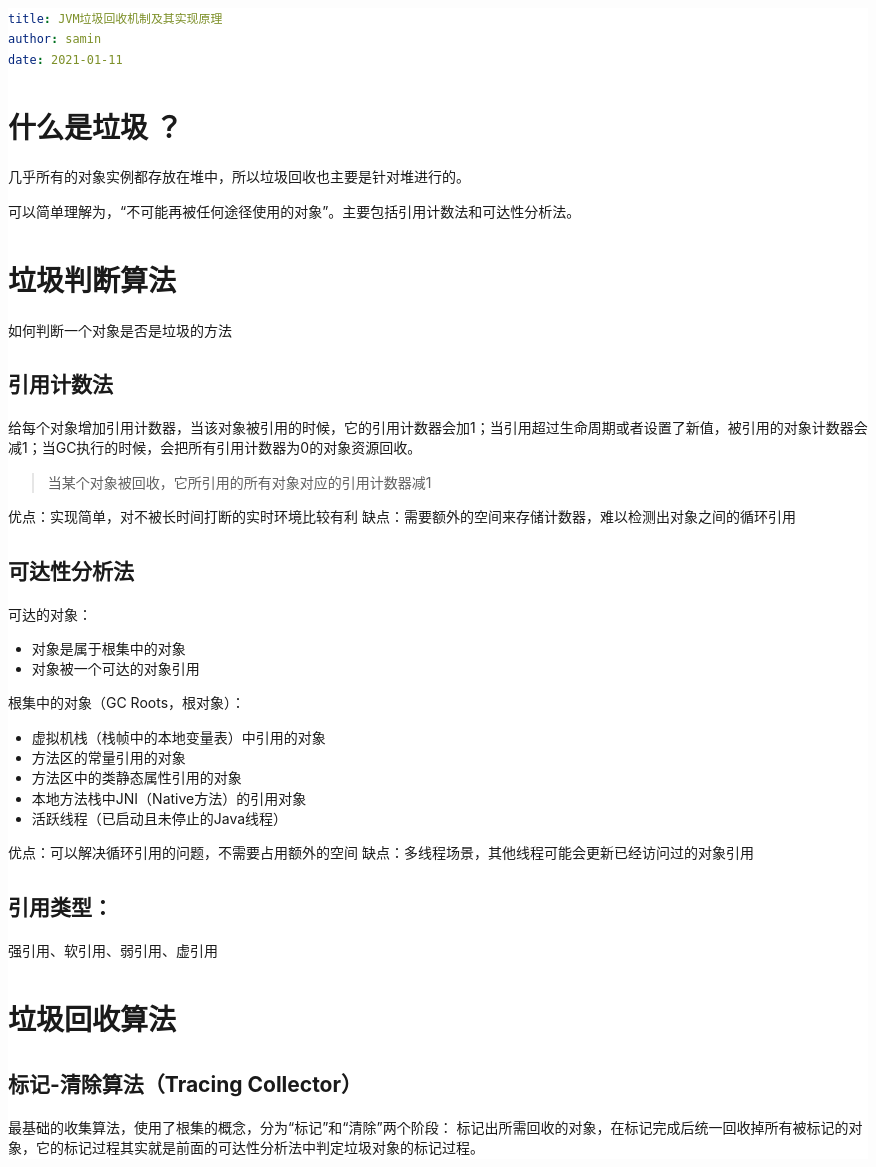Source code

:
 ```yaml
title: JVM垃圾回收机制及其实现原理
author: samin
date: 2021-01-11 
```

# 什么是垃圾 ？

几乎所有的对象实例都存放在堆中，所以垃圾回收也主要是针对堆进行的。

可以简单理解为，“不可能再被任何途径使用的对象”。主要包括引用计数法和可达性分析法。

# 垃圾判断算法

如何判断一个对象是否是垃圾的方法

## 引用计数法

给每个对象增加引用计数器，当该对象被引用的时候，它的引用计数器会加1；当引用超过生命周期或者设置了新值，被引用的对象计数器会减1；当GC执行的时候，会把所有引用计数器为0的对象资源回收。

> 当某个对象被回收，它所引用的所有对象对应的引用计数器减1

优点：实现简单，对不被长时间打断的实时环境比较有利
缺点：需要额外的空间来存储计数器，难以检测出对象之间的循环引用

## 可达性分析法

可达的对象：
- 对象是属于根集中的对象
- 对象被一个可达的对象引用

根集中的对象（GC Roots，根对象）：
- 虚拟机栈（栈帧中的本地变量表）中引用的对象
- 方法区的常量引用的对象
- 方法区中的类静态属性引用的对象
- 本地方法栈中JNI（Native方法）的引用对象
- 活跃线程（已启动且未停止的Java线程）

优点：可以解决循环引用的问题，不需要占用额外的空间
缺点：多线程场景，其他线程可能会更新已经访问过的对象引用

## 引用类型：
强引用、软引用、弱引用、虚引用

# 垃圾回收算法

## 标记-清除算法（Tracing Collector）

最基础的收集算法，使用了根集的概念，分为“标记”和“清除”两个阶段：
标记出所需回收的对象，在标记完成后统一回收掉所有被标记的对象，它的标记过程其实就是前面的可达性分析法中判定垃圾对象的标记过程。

**WHAT TO DO:** Everything in the records above must be repeated exactly, except the pictures.

**RESPONSE TO THIS TASK:**
Source code

:
 ```yaml
title: JVM垃圾回收机制及其实现原理
author: samin
date: 2021-01-11 
```

# 什么是垃圾 ？

几乎所有的对象实例都存放在堆中，所以垃圾回收也主要是针对堆进行的。

可以简单理解为，“不可能再被任何途径使用的对象”。主要包括引用计数法和可达性分析法。

# 垃圾判断算法

如何判断一个对象是否是垃圾的方法

## 引用计数法

给每个对象增加引用计数器，当该对象被引用的时候，它的引用计数器会加1；当引用超过生命周期或者设置了新值，被引用的对象计数器会减1；当GC执行的时候，会把所有引用计数器为0的对象资源回收。

> 当某个对象被回收，它所引用的所有对象对应的引用计数器减1

优点：实现简单，对不被长时间打断的实时环境比较有利
缺点：需要额外的空间来存储计数器，难以检测出对象之间的循环引用

## 可达性分析法

可达的对象：
- 对象是属于根集中的对象
- 对象被一个可达的对象引用

根集中的对象（GC Roots，根对象）：
- 虚拟机栈（栈帧中的本地变量表）中引用的对象
- 方法区的常量引用的对象
- 方法区中的类静态属性引用的对象
- 本地方法栈中JNI（Native方法）的引用对象
- 活跃线程（已启动且未停止的Java线程）

优点：可以解决循环引用的问题，不需要占用额外的空间
缺点：多线程场景，其他线程可能会更新已经访问过的对象引用

## 引用类型：
强引用、软引用、弱引用、虚引用

# 垃圾回收算法

## 标记-清除算法（Tracing Collector）

最基础的收集算法，使用了根集的概念，分为“标记”和“清除”两个阶段：
标记出所需回收的对象，在标记完成后统一回收掉所有被标记的对象，它的标记过程其实就是前面的可达性分析法中判定垃圾对象的标记过程。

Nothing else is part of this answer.